Życzę powodzenia w szukaniu sprawców i mam nadzieję, że wszystko się dobrze skończy.
ukraść konia w naszym koniu kraju to żadna sztuka; na granicy nikt nie pyta co to za koń-wystarczy paszport byle jaki i już-czy Pan celnik lub policjant odróżni klacz od wałacha? Wie jaka to maść gniada a jaka kara? nie wie na pewno 🤔
Jak sprzedałam swoją klacz xx do Czech to nie podpisałam umowy bo nie było czasu, dałam paszport i pojechali.
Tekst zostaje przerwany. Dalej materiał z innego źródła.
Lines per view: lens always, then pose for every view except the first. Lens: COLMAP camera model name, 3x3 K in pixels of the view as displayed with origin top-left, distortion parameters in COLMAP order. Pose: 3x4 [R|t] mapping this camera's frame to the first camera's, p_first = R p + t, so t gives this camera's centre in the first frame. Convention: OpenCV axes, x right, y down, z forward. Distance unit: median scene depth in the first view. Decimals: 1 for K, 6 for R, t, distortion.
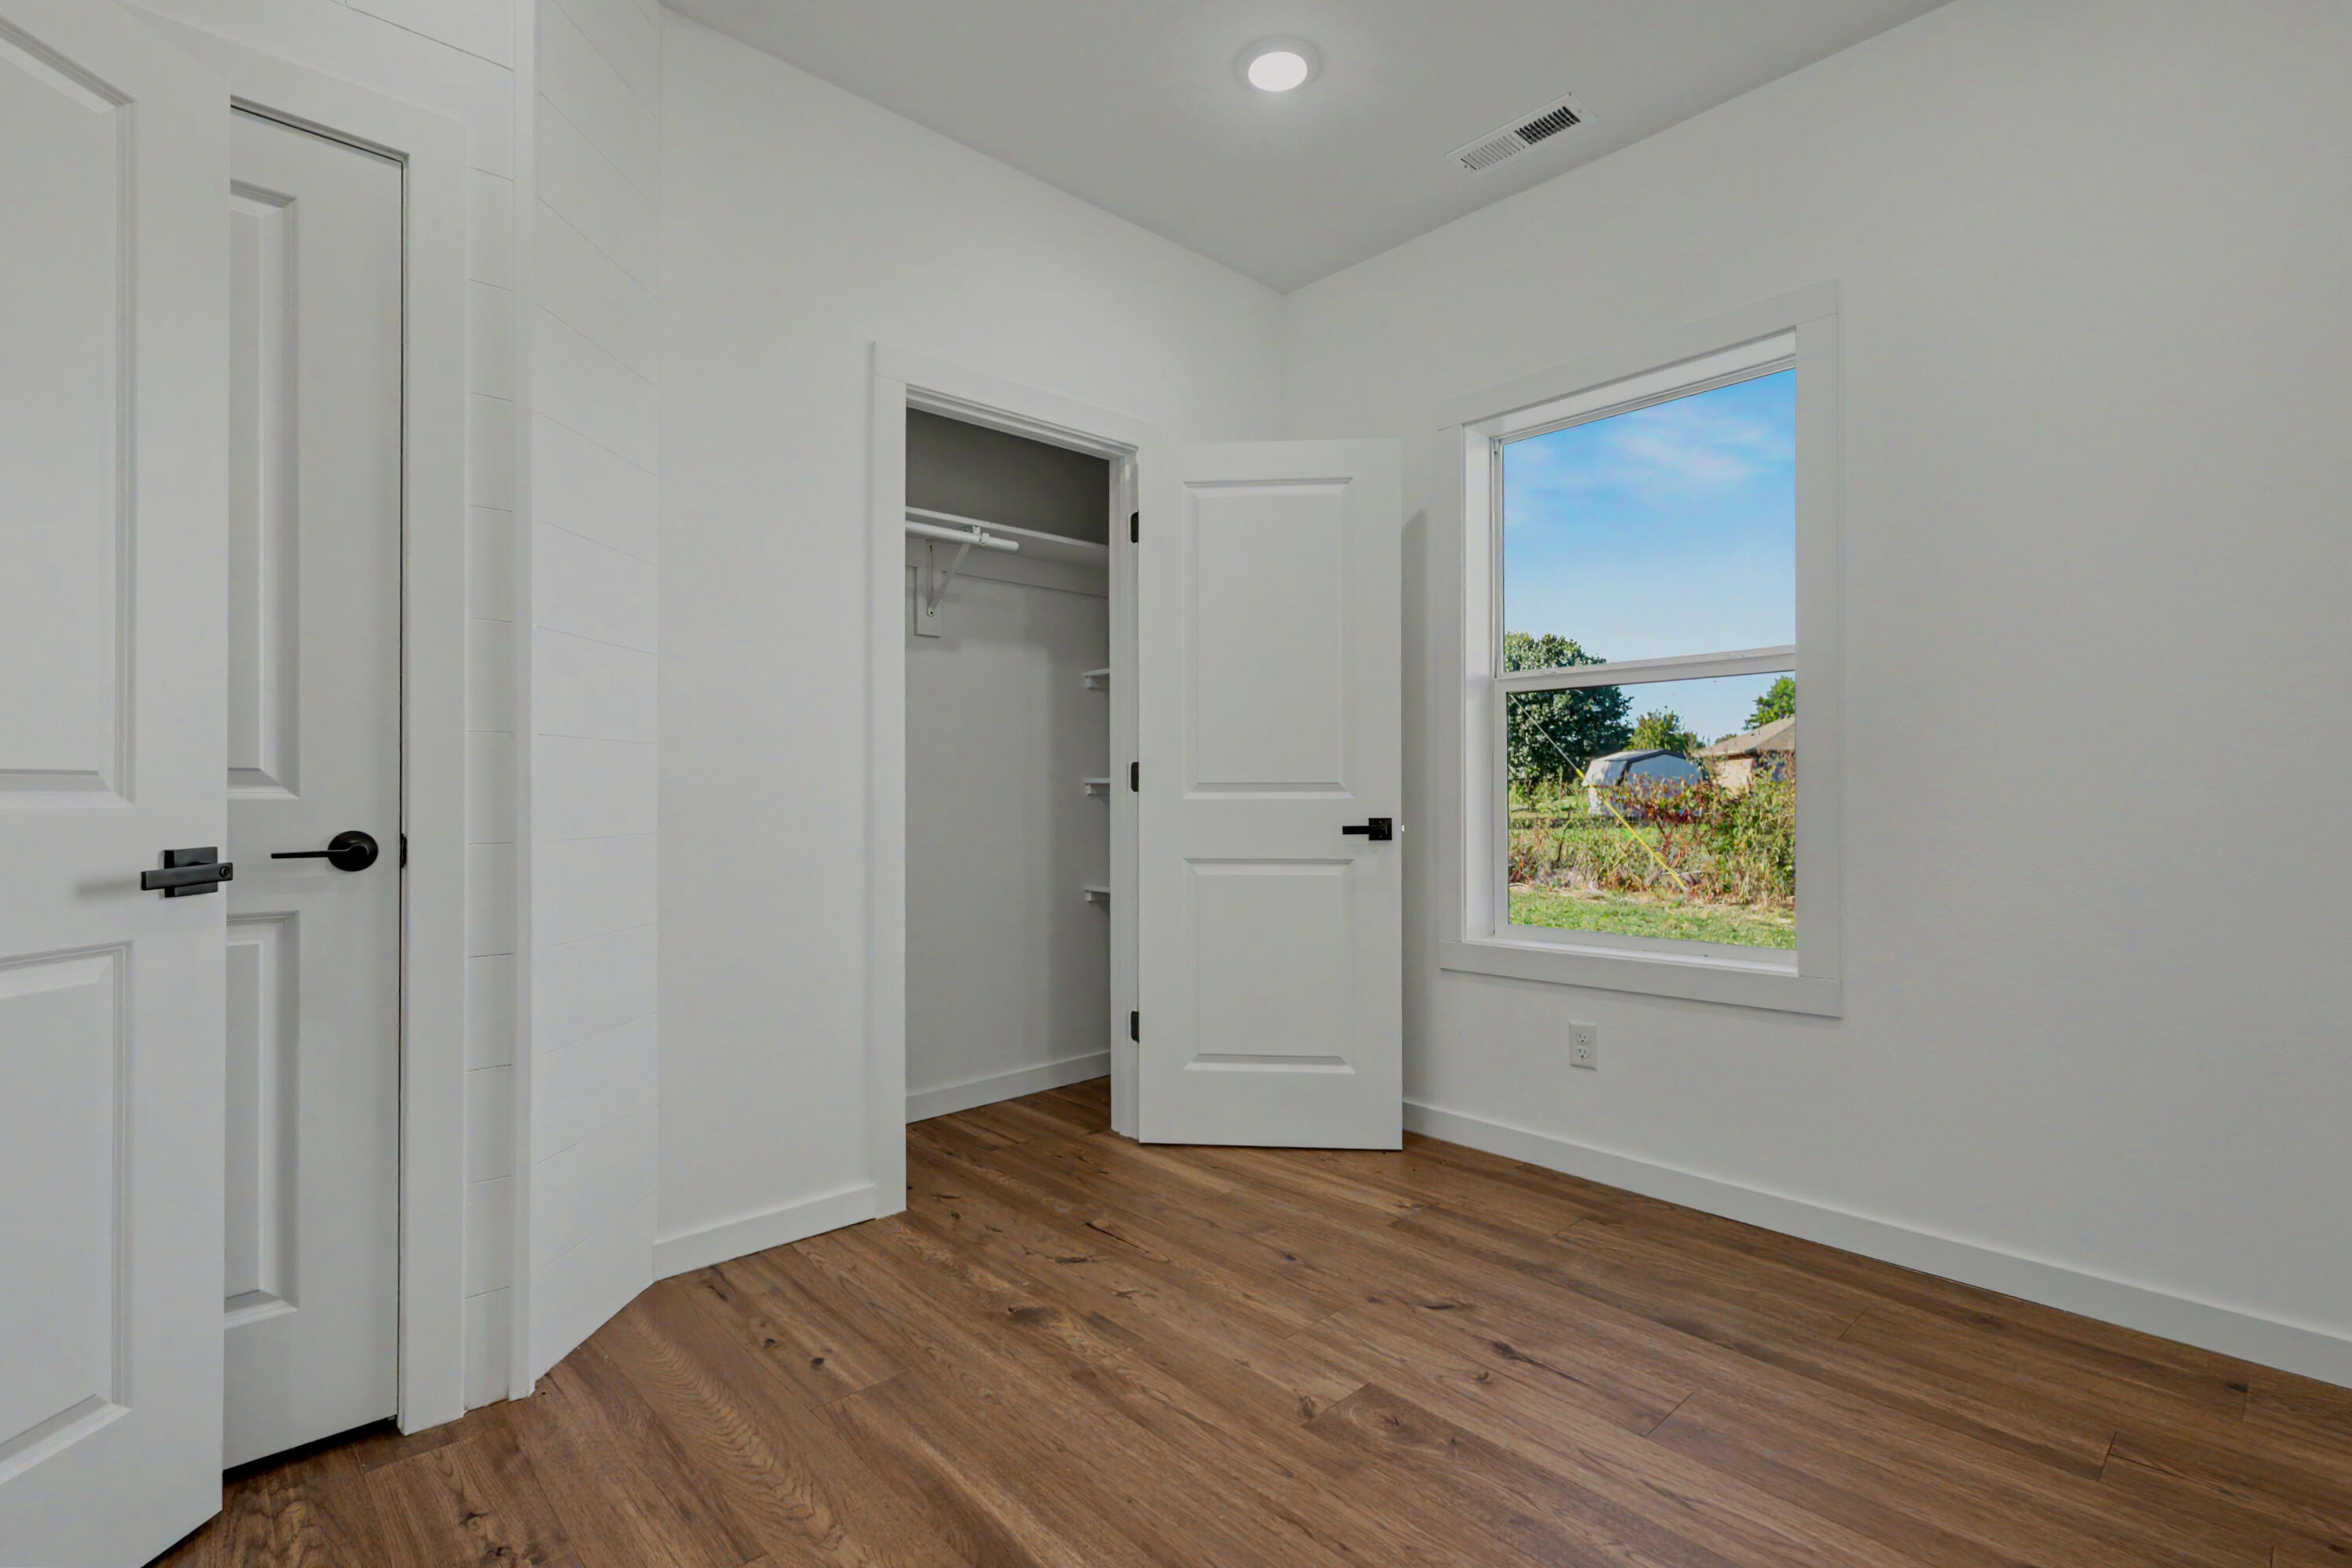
lens RADIAL K [[1106.3, 0, 1172.2], [0, 1106.3, 781.9], [0, 0, 1]] dist [-0.002996, 0.000444]
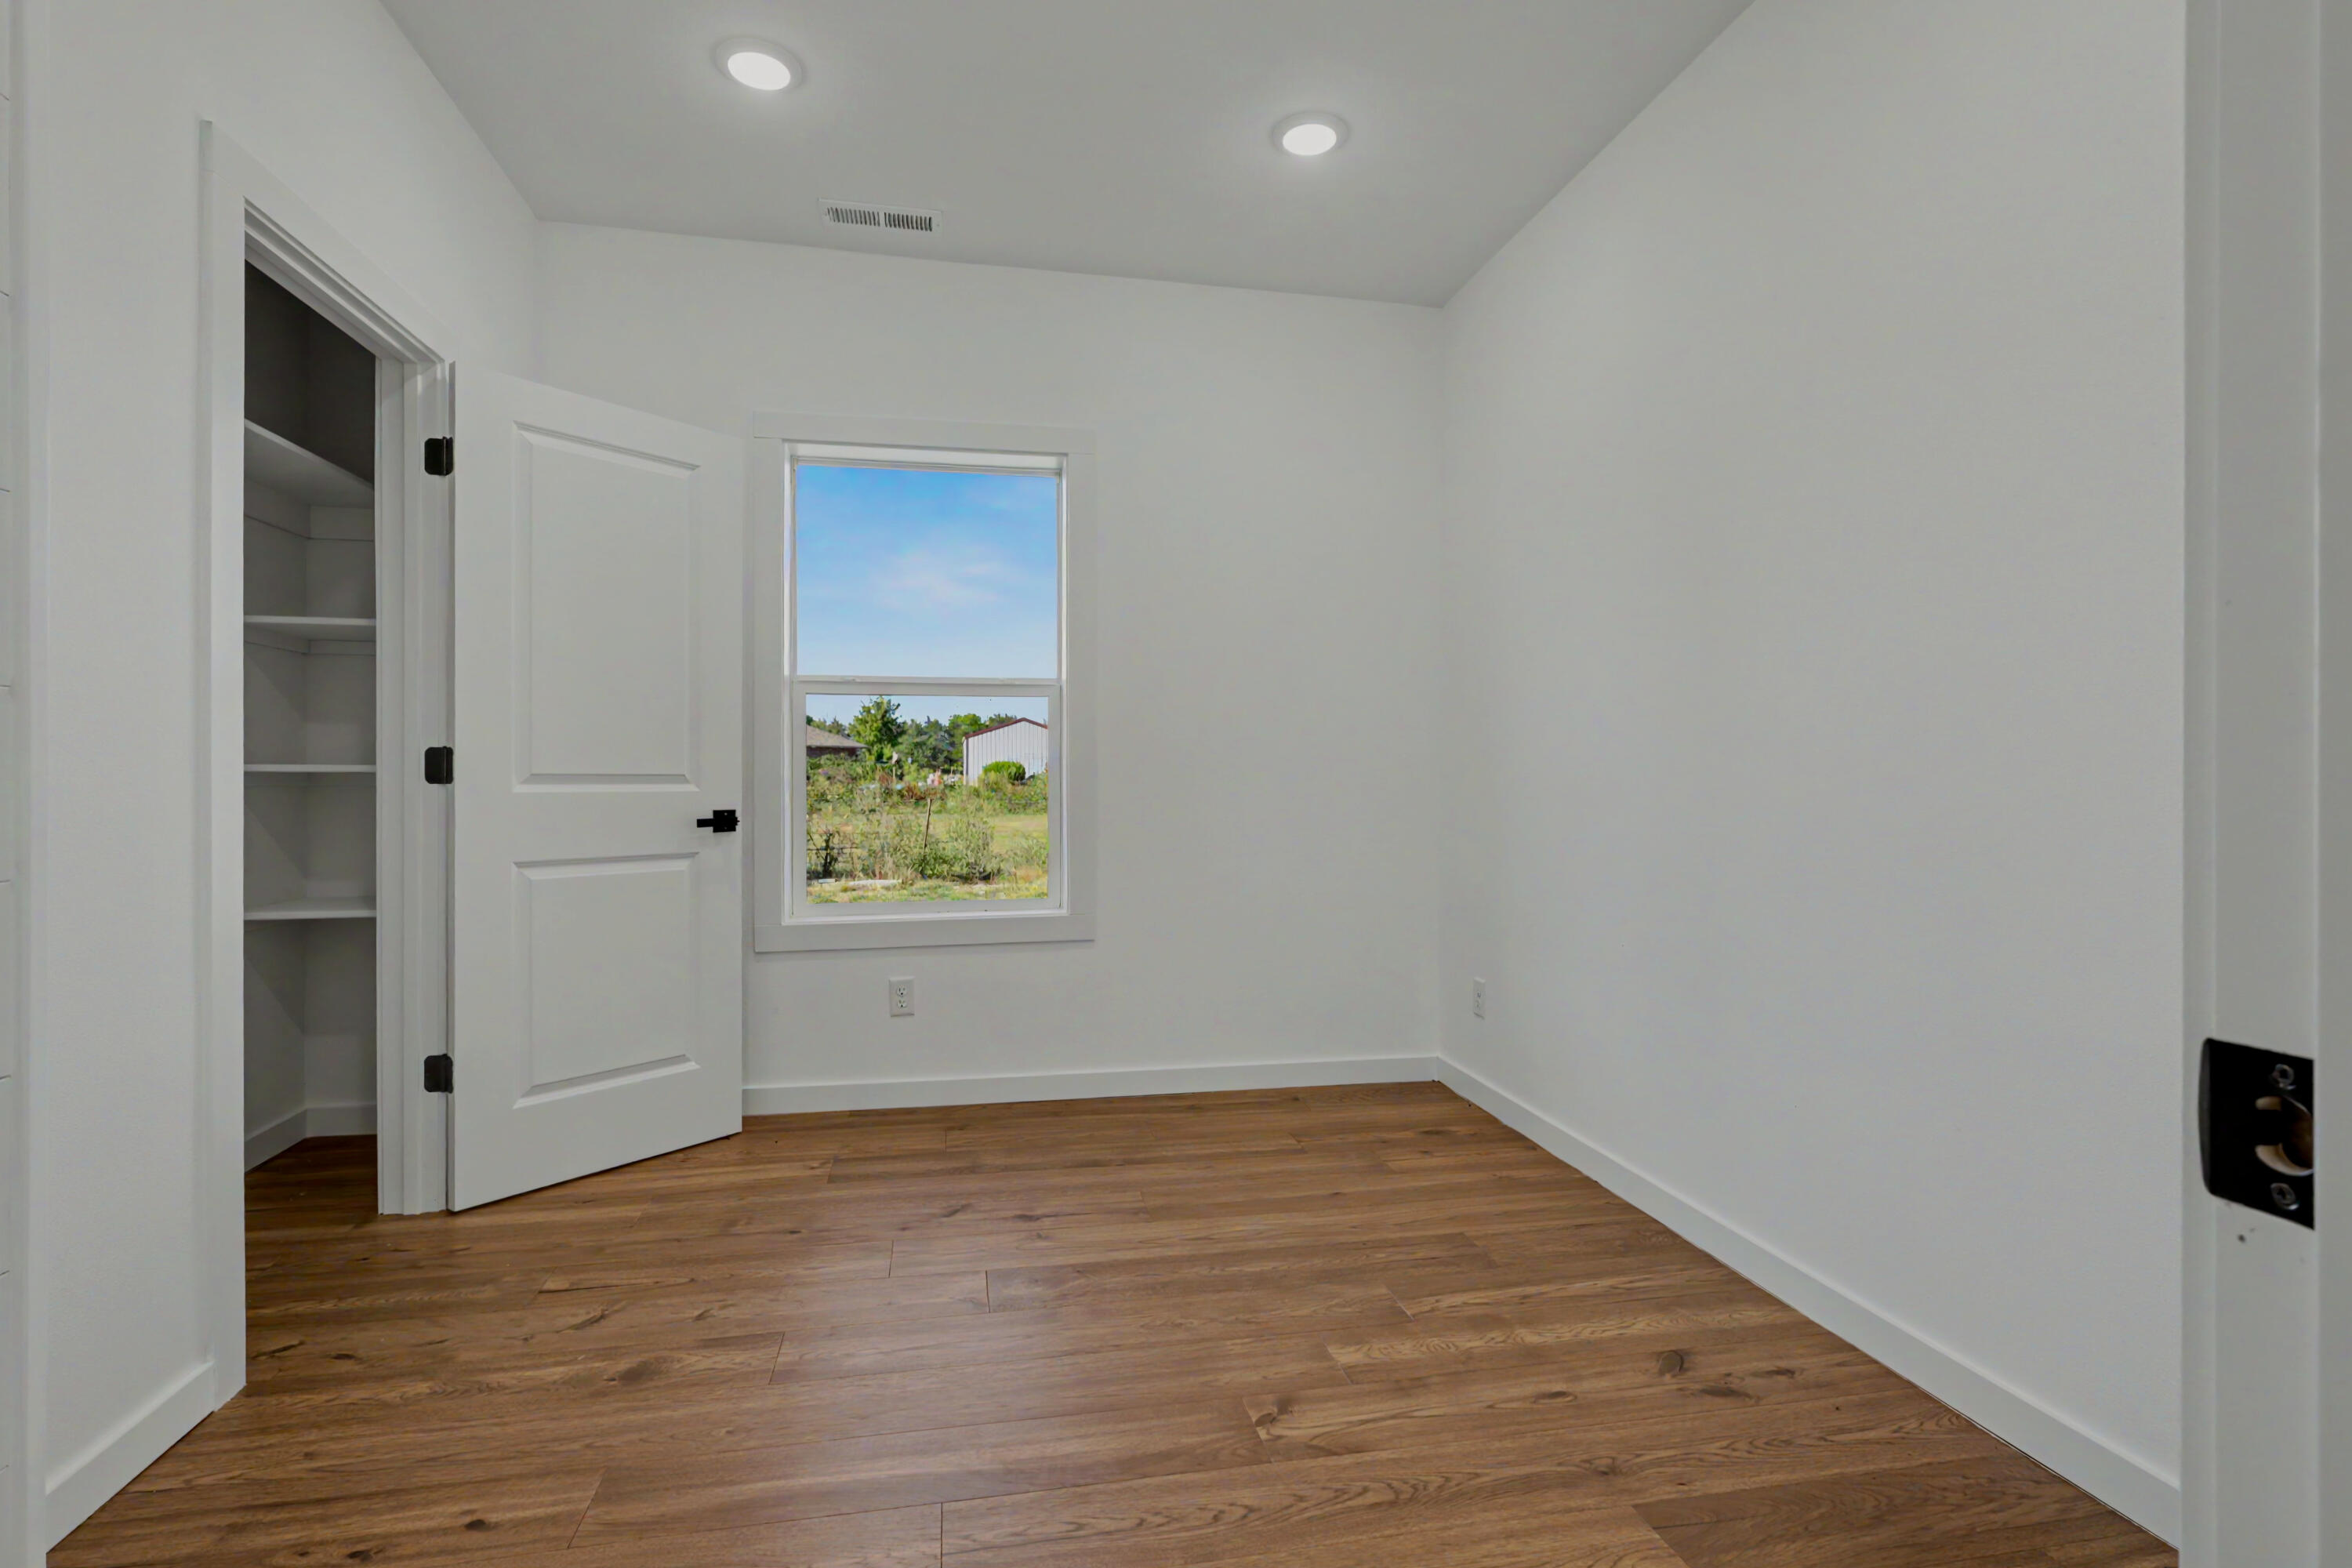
lens RADIAL K [[1130.6, 0, 1177.4], [0, 1130.6, 773.7], [0, 0, 1]] dist [-0.000181, 0.001056]
pose [[0.507704, 0.007196, 0.861501, -0.590015], [-0.011014, 0.999938, -0.001862, -0.003880], [-0.861461, -0.008543, 0.507752, 0.140232]]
Nikt nie pytał nie sprawdzał, umowę podpisaliśmy po roku  jak był czas wreszcie 😉
takze sprzedalismy konie do niemiec bez umowy... celnicy sie nie znaja? jacy celnicy...zadnej kontroli po drodze nie mieli a dojechali daleko wglab kraju. dziesiatki razy przekraczalismy granice z konmi i nikt nas nie kontrolowal.... bo granice sa otwarte wiec kontroli nie ma (no czasem jakas "akcja" tylko). kiedys przekraczalismy rajdem... faktycznie kontrola byla...dalismy pakiet paszportow, celnicy z madrymi minami ogladali konie ale i tak nie poznali ze paszport kasztatanowatej klaczy nie nalezy do gniadego walacha ;] ci byli calkiem "zieloni", ale i tak zwykle wystarczy zeby masc sie zgadzala mniej wiecej ;]
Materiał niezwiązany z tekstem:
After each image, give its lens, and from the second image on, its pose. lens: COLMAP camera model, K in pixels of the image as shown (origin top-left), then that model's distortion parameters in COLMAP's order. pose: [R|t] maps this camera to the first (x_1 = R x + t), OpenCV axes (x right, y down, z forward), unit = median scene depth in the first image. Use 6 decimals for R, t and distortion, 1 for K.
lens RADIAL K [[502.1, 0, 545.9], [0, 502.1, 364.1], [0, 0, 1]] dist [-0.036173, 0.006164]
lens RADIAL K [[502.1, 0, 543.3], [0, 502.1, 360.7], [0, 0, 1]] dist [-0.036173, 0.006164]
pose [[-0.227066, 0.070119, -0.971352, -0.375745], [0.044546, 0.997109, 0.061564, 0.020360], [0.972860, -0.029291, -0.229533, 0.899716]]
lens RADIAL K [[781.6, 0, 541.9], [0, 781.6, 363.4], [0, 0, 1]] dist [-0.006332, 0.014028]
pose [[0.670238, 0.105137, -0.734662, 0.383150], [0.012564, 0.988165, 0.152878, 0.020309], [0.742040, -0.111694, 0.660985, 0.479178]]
są i minusy otwartych granic niestety 🙁
posiadanie czytnikow czipow przez kazdy patrol cos by moze pomoglo...ale jesli faktycznie tak latwo je "unieszkodliwic"  😕
niestety arab prywatnej hodowli, bo państwowe dalej "palą" i jest trudniej takiego przerobić zwłaszcza z Janowa, J pod koroną nie do podrobienia.
idea fix kradzieży jest dziwna, na zawodach go nie pokażą, bo mnóstwo ludzi tego konia zna i nie tylko w Polsce, może fktycznie jakiś "czub" co mu się koniś spodobał i chce go mieć
JARA   Dumny posiadacz Nietzschego
16 maja 2011 18:18
Szkoda, ze konia ukradli, ale tytuł trochę przesadzony.. najsłynniejszy.
Katharina   "Be patient and trust in the process"
16 maja 2011 18:27
Nie do pomyślenia się robi :/ Przykre to........
, no chyba ze sprzeda go na mieso, ale to mogl juz lepiej ukrasc cos zimnokrwistego,


nawet na mięso konie nie mogą iść bez paszportu ale w dobie "podrabiania" dokumentów wszystko jest możliwe wiec z wywiezieniem tez nie powinno byc problemu z wlkp najbliżej do przejścia w Świecku mam nadzieję że tam info szybko doszło i celnicy nie przepuszczą bez sprawdzenia żadnego konia.
Mam nadzieję że szybko się odnajdzie! Może stać w jakiejś szopce i czekać na uciszenie sprawy...trzymam kciuki za pomyślne rozwiązanie!
Gauchowata   Pretty Little Liars <3
16 maja 2011 19:08
JA NIE MOGĘ ... JA BYM SIĘ CHYBA ZAŁAMALA NERWOWO PO TAKIM CZYMŚ  😵 😵 😵....  To smutne że ludzie są tacy niesprawiedliwi i zazdrośni  🤬 ... Mam nadzieję że się odnajdzie 😉 😅
Bardzo dużo czasu już upłynęło od kradzieży, niestety z każdą chwilą koń może być coraz dalej. Ale nie można tracić nadziei, wszędzie pracują ludzie i w końcu może ktoś konia wypatrzy. Podano wiadomość na zagraniczne portale? Do zagranicznych gazet?
niestety arab prywatnej hodowli, bo państwowe dalej "palą" i jest trudniej takiego przerobić zwłaszcza z Janowa, J pod koroną nie do podrobienia.

a palone sa nielegalnie (bo palen zakazala unia). ale pomimo, ze na palenia tez sa sposoby, to jest to znacznie pewniejsze niz czip. i mozna dzieki temu odtworzyc papiery nawet.